### Given passage:
^^^^^^^^

Along the way, Jensen invited Vrinceanu and others to visit TRACER observation sites. (One set of instruments ended up on the rooftop of TSU’s Spearman Technology Building.)
The Path to RENEW
From there, things unfolded fast.
In mid-May 2023, TSU hosted the first TRACER science conference as well as a two-day science meeting—the Aerosol, Cloud, Precipitation, and Climate Workshop. The latter was organized by the Aerosol, Cloud, Precipitation and Climate working group, an international research consortium that first suggested Houston as the ideal place for a field campaign on coastal convective processes.
In the summer of 2023, three TSU students left for BNL to join DOE’s inaugural Environmental Justice Internship Program, part of the Justice40 initiative.
And in the fall of 2023, along came the RENEW grant.
RENEW allows TSU to expand what had been a limited Summer Undergraduate Research Program (SURP). The RENEW project means that TSU can expand the SURP experience, says Vrinceanu, which traditionally concludes with students presenting their research at an August symposium.
In June 2024, six TSU undergraduates (up from three the summer before) will report to BNL for 10 weeks of training and immersion in atmospheric science.
One graduate student and eight undergraduate students at TSU are part of RENEW. By chance, all of them are women and most are studying chemistry.
The TSU-BNL exchange is not exclusively about atmospheric science. During one 2023 visit to BNL, Vrinceanu joined RENEW co-PI Bruce Prince and TSU interns for an overview of the sPHENIX detector, a radical upgrade of the Pioneering High Energy Nuclear Interaction eXperiment (PHENIX). The 1,000-ton, two-story device detects particles from BNL’s Relativistic Heavy Ion Collider, capturing the products of up to 15,000 collisions per second.
Jensen is a de facto RENEW faculty member, joined by two co-PIs: Chongai Kuang and Maria Zawadowicz, both BNL aerosol researchers. All three are guest lecturers in Vrinceanu’s classes via video conferencing, and occasionally in person when they have a chance to deliver talks on campus.
During such visits, the students get very excited at the idea of meeting “somebody from the field, from the trenches,” says Vrinceanu.

^^^^^^^^

### Tasks and exercises:
**A)** Answer these questions from the RENEW passage, one answer per line, marked like the questions:
(i) Where did one set of TRACER instruments end up?
(ii) How many TSU undergraduates will report to BNL in June 2024?
(iii) Up to how many collisions per second does the sPHENIX detector capture?
**B)** Summarize the RENEW passage in two sentences.
**C)** Retype the RENEW passage from "One graduate student" to "collisions per second.".
The items play no part in this.

### Records shown:
^^^^^^^^

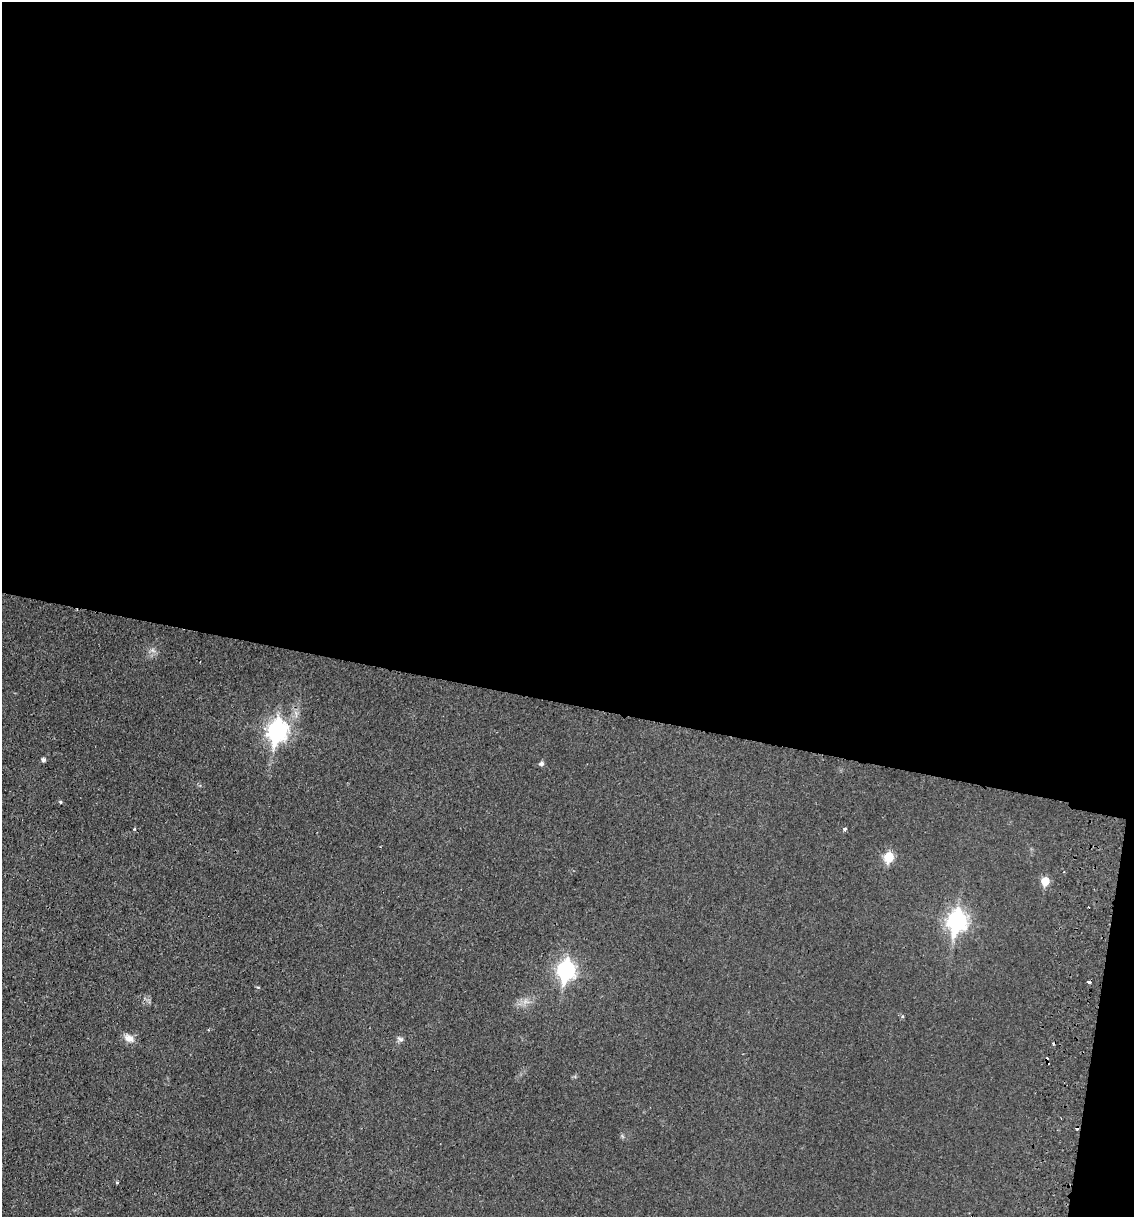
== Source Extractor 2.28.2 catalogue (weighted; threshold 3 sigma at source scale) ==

^^^^^^^^

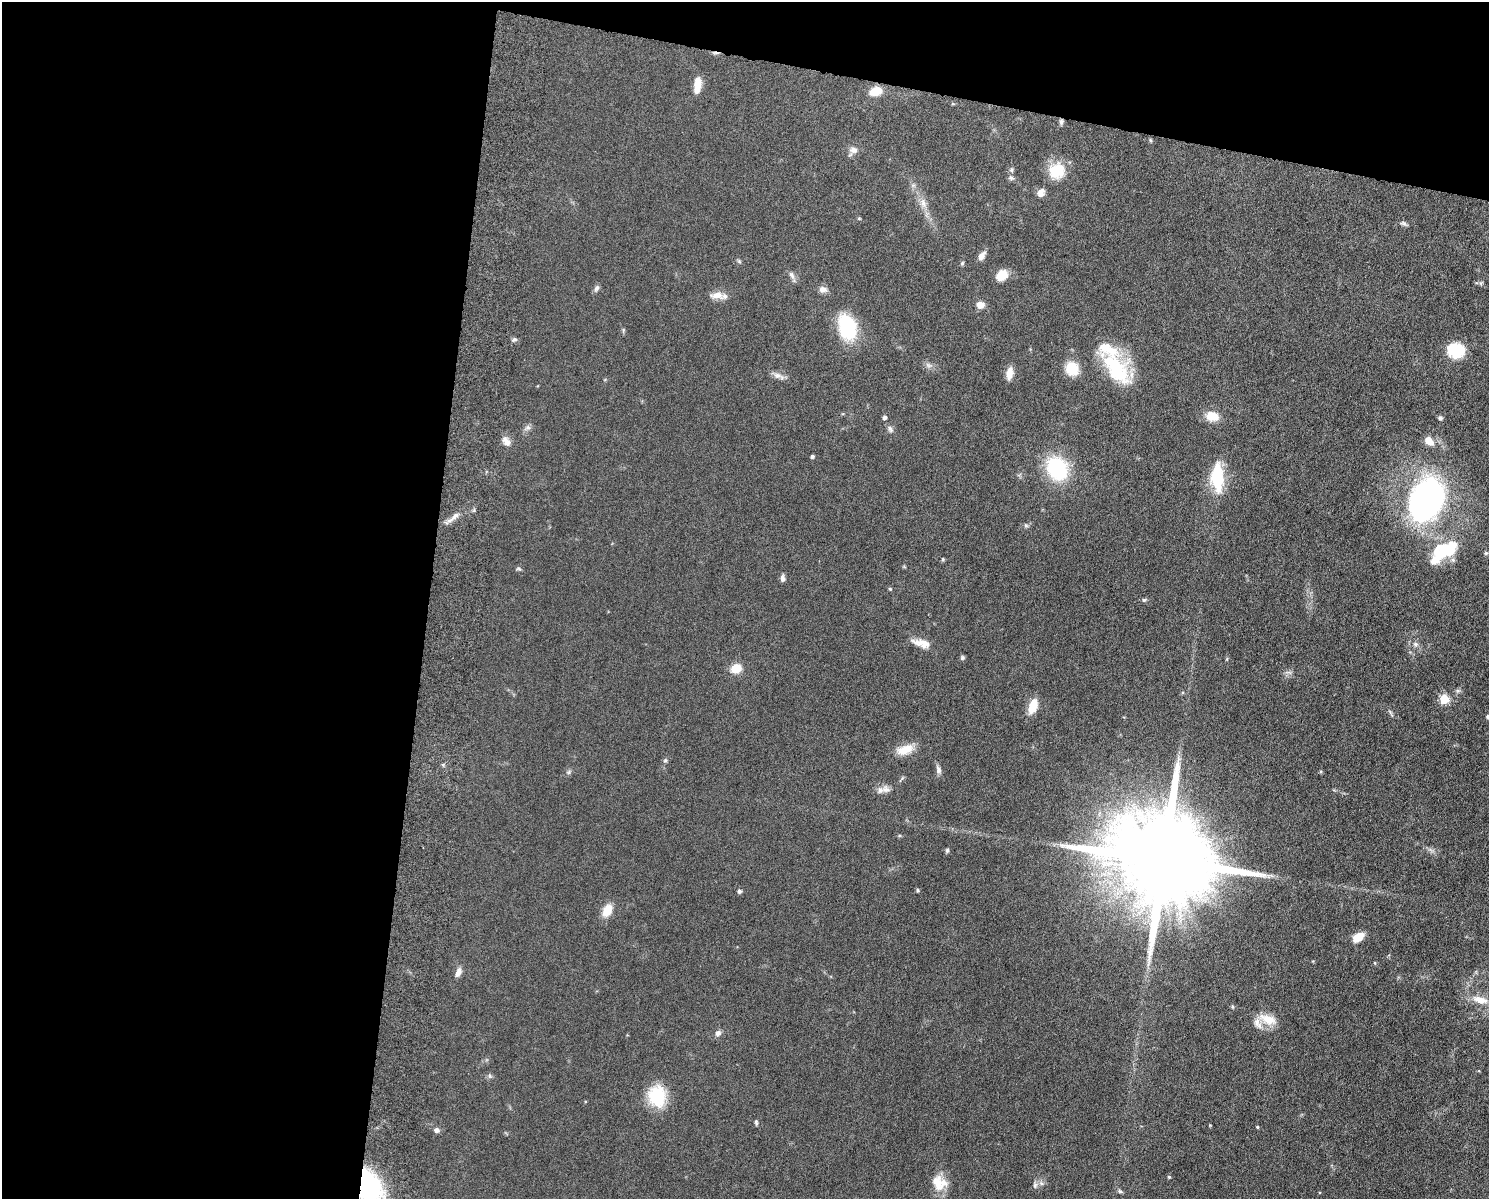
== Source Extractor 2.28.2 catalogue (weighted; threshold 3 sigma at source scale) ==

^^^^^^^^

### Task solutions:
**A)**
(i) On the rooftop of TSU's Spearman Technology Building
(ii) Six
(iii) Up to 15,000

**B)** In 2023, TSU hosted the first TRACER science conference and a climate workshop, sent three students to BNL for an environmental justice internship, and received the RENEW grant, which lets it expand its Summer Undergraduate Research Program. In June 2024, six TSU undergraduates will go to BNL for 10 weeks of atmospheric science training, and BNL researchers serve as guest lecturers in Vrinceanu's classes.

**C)**
One graduate student and eight undergraduate students at TSU are part of RENEW. By chance, all of them are women and most are studying chemistry.
The TSU-BNL exchange is not exclusively about atmospheric science. During one 2023 visit to BNL, Vrinceanu joined RENEW co-PI Bruce Prince and TSU interns for an overview of the sPHENIX detector, a radical upgrade of the Pioneering High Energy Nuclear Interaction eXperiment (PHENIX). The 1,000-ton, two-story device detects particles from BNL’s Relativistic Heavy Ion Collider, capturing the products of up to 15,000 collisions per second.